### Instruction:
Could you copy out every line of the data where the word "APERTURE" occurs?

### Study material:
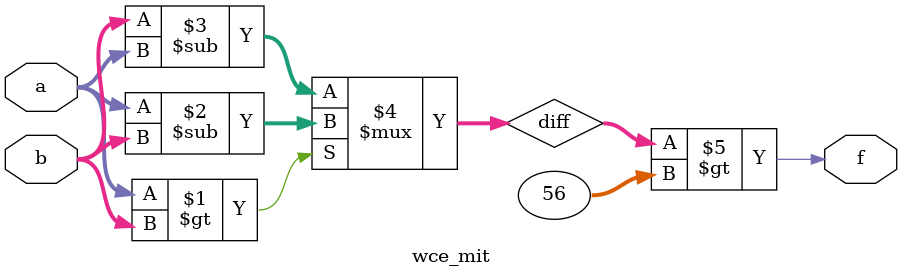
<source format=v>
module wce_mit(a, b, f);
parameter _bit = 8;
parameter wce = 56;
input [_bit - 1: 0] a;
input [_bit - 1: 0] b;
output f;
wire [_bit - 1: 0] diff;
assign diff = (a > b)? (a - b): (b - a);
assign f = (diff > wce);
endmodule

</source>
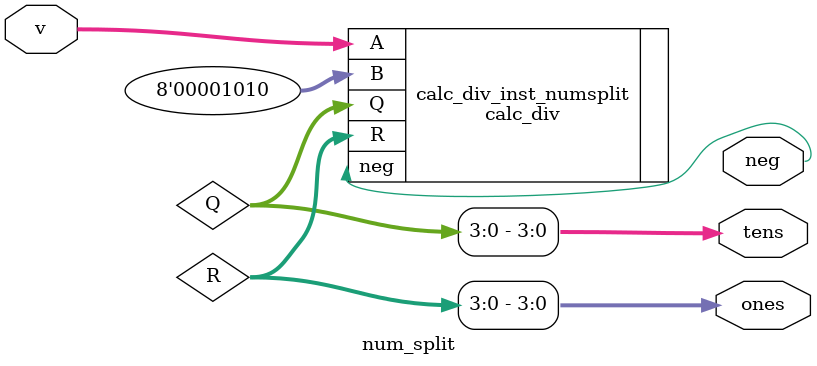
<source format=v>

module num_split(
    input [7:0] v,
    output [3:0] tens, // Êä³öÊ®Î»
    output [3:0] ones, // Êä³ö¸öÎ»
    output neg // ¸ººÅ
);

// µ÷ÓÃ³ý·¨£¬½«voutÊä³öÎ»Á½Î»
wire [7:0] Q;
wire [7:0] R;
wire neg;

calc_div calc_div_inst_numsplit(
    .A(v),
    .B(8'd10),
    .Q(Q),
    .R(R),
    .neg(neg)
);

assign tens = Q[3:0];
assign ones = R[3:0];


endmodule
</source>
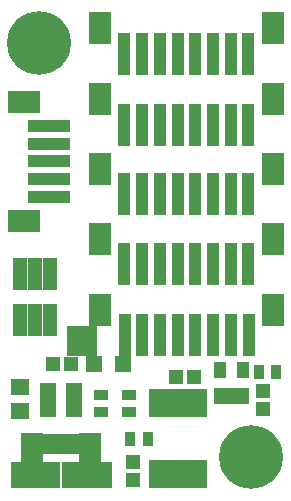
<source format=gts>
G04 #@! TF.FileFunction,Soldermask,Top*
%FSLAX46Y46*%
G04 Gerber Fmt 4.6, Leading zero omitted, Abs format (unit mm)*
G04 Created by KiCad (PCBNEW 4.0.2-stable) date 12/11/2016 19:10:46*
%MOMM*%
G01*
G04 APERTURE LIST*
%ADD10C,0.100000*%
%ADD11R,1.100000X3.600000*%
%ADD12R,1.900000X2.700000*%
%ADD13R,1.050000X1.460000*%
%ADD14R,3.600000X1.100000*%
%ADD15R,2.700000X1.900000*%
%ADD16R,1.460000X1.050000*%
%ADD17R,1.300000X0.900000*%
%ADD18R,0.900000X1.300000*%
%ADD19R,4.900880X2.398980*%
%ADD20R,2.635200X2.635200*%
%ADD21R,1.200000X1.150000*%
%ADD22R,1.150000X1.200000*%
%ADD23R,1.650000X1.400000*%
%ADD24C,5.400000*%
%ADD25R,1.400000X1.400000*%
%ADD26R,0.850000X1.780000*%
%ADD27R,1.875000X2.500000*%
%ADD28R,2.775000X2.300000*%
%ADD29R,1.575000X2.300000*%
%ADD30R,1.160000X2.800000*%
G04 APERTURE END LIST*
D10*
D11*
X154250000Y-40700000D03*
X155750000Y-40700000D03*
X157250000Y-40700000D03*
X158750000Y-40700000D03*
X160250000Y-40700000D03*
D12*
X166800000Y-38550000D03*
X152200000Y-38550000D03*
D11*
X161750000Y-40700000D03*
X163250000Y-40700000D03*
X164750000Y-40700000D03*
D13*
X162350000Y-51900000D03*
X163300000Y-51900000D03*
X164250000Y-51900000D03*
X164250000Y-49700000D03*
X162350000Y-49700000D03*
D11*
X154250000Y-34800000D03*
X155750000Y-34800000D03*
X157250000Y-34800000D03*
X158750000Y-34800000D03*
X160250000Y-34800000D03*
D12*
X166800000Y-32650000D03*
X152200000Y-32650000D03*
D11*
X161750000Y-34800000D03*
X163250000Y-34800000D03*
X164750000Y-34800000D03*
X154250000Y-28900000D03*
X155750000Y-28900000D03*
X157250000Y-28900000D03*
X158750000Y-28900000D03*
X160250000Y-28900000D03*
D12*
X166800000Y-26750000D03*
X152200000Y-26750000D03*
D11*
X161750000Y-28900000D03*
X163250000Y-28900000D03*
X164750000Y-28900000D03*
X154250000Y-22900000D03*
X155750000Y-22900000D03*
X157250000Y-22900000D03*
X158750000Y-22900000D03*
X160250000Y-22900000D03*
D12*
X166800000Y-20750000D03*
X152200000Y-20750000D03*
D11*
X161750000Y-22900000D03*
X163250000Y-22900000D03*
X164750000Y-22900000D03*
D14*
X147900000Y-29000000D03*
X147900000Y-30500000D03*
X147900000Y-32000000D03*
X147900000Y-33500000D03*
X147900000Y-35000000D03*
D15*
X145750000Y-26950000D03*
X145750000Y-37050000D03*
D16*
X147800000Y-51250000D03*
X147800000Y-52200000D03*
X147800000Y-53150000D03*
X150000000Y-53150000D03*
X150000000Y-51250000D03*
X150000000Y-52200000D03*
D17*
X154600000Y-53250000D03*
X154600000Y-51750000D03*
X152300000Y-51750000D03*
X152300000Y-53250000D03*
D18*
X154750000Y-55500000D03*
X156250000Y-55500000D03*
D19*
X158800000Y-52500520D03*
X158800000Y-58500000D03*
D18*
X165600000Y-49800000D03*
X167100000Y-49800000D03*
D20*
X150622000Y-47244000D03*
D21*
X160150000Y-50300000D03*
X158650000Y-50300000D03*
D22*
X155000000Y-57450000D03*
X155000000Y-58950000D03*
D21*
X148200000Y-49200000D03*
X149700000Y-49200000D03*
D23*
X145400000Y-53100000D03*
X145400000Y-51100000D03*
D24*
X147000000Y-22000000D03*
X165000000Y-57000000D03*
D25*
X151650000Y-49200000D03*
X154150000Y-49200000D03*
D26*
X147600000Y-55940000D03*
X148250000Y-55940000D03*
X148900000Y-55940000D03*
X149550000Y-55940000D03*
X150200000Y-55940000D03*
D27*
X146437500Y-56300000D03*
X151362500Y-56300000D03*
D28*
X151812500Y-58600000D03*
D29*
X149737500Y-58600000D03*
X148062500Y-58600000D03*
D28*
X145987500Y-58600000D03*
D30*
X145430000Y-45450000D03*
X145430000Y-41550000D03*
X146700000Y-45450000D03*
X146700000Y-41550000D03*
X147970000Y-45450000D03*
X147970000Y-41550000D03*
D22*
X166000000Y-52950000D03*
X166000000Y-51450000D03*
D11*
X154262000Y-46700000D03*
X155762000Y-46700000D03*
X157262000Y-46700000D03*
X158762000Y-46700000D03*
X160262000Y-46700000D03*
D12*
X166812000Y-44550000D03*
X152212000Y-44550000D03*
D11*
X161762000Y-46700000D03*
X163262000Y-46700000D03*
X164762000Y-46700000D03*
M02*

</source>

### Answer for this exercise:
G04 APERTURE LIST*
G04 APERTURE END LIST*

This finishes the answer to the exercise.